Meski begitu, ketinggian gelombang di jalur pelayaran di Pelabuhan Panjang, Bandar Lampung, dan Pelabuhan Bakauheni, Kabupaten Lampung Selatan, relatif aman. Hingga kini, tidak ada laporan gangguan pelayaran kapal akibat gelombang tinggi.
Sementara itu, Badan SAR Nasional Lampung menyelamatkan Suherman (56) dan Januri (35), nelayan Lampung Selatan, di sekitar Perairan Sangiang, Banten, Minggu (17/3/2024). Sehari sebelumnya, mereka hilang kontak di sekitar perairan Tanjung Tua dan Pulau Sebesi, Kabupaten Lampung Selatan.
Koordinator Pos SAR Bakauheni Basarnas Lampung Rezie Kuswara mengatakan, kedua nelayan itu melaut sejak Sabtu pagi.

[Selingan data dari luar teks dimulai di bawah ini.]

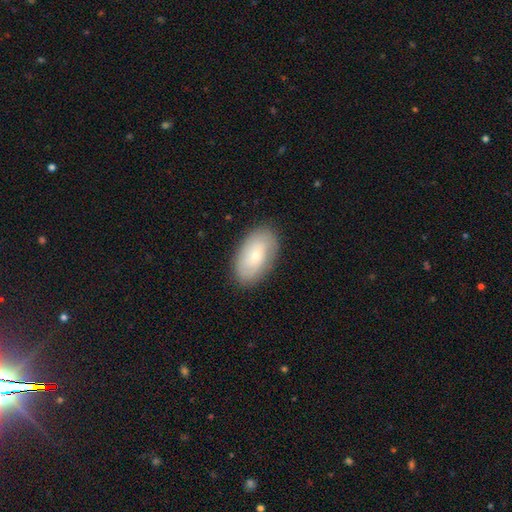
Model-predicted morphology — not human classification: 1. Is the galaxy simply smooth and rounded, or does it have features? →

Namun, kapal mereka mati mesin di tengah laut. Gelombang tinggi di perairan Lampung membuat mereka terombang-ambing di atas kapal.
Saat pencarian, tim SAR Gabungan yang terdiri dari Basarnas Lampung, Polairud Polres Lampung Selatan, Polairud Polda Lampung, dan nelayan setempat memulai pencarian pada radius 14 kilometer dari lokasi kejadian ke arah utara.
Tim lain mencari menggunakan perahu nelayan hingga radius 10 km arah selatan dari lokasi kejadian. Tim lalu mendapatkan kabar korban ditemukan di sekitar perairan Sangiang, Banten.
Saat tiba di lokasi pada Minggu siang, tim SAR Gabungan langsung mengevakuasi kedua nelayan itu menuju Dermaga Muara Piluk, Lampung Selatan. Kedua nelayan itu lalu dibawa ke puskesmas.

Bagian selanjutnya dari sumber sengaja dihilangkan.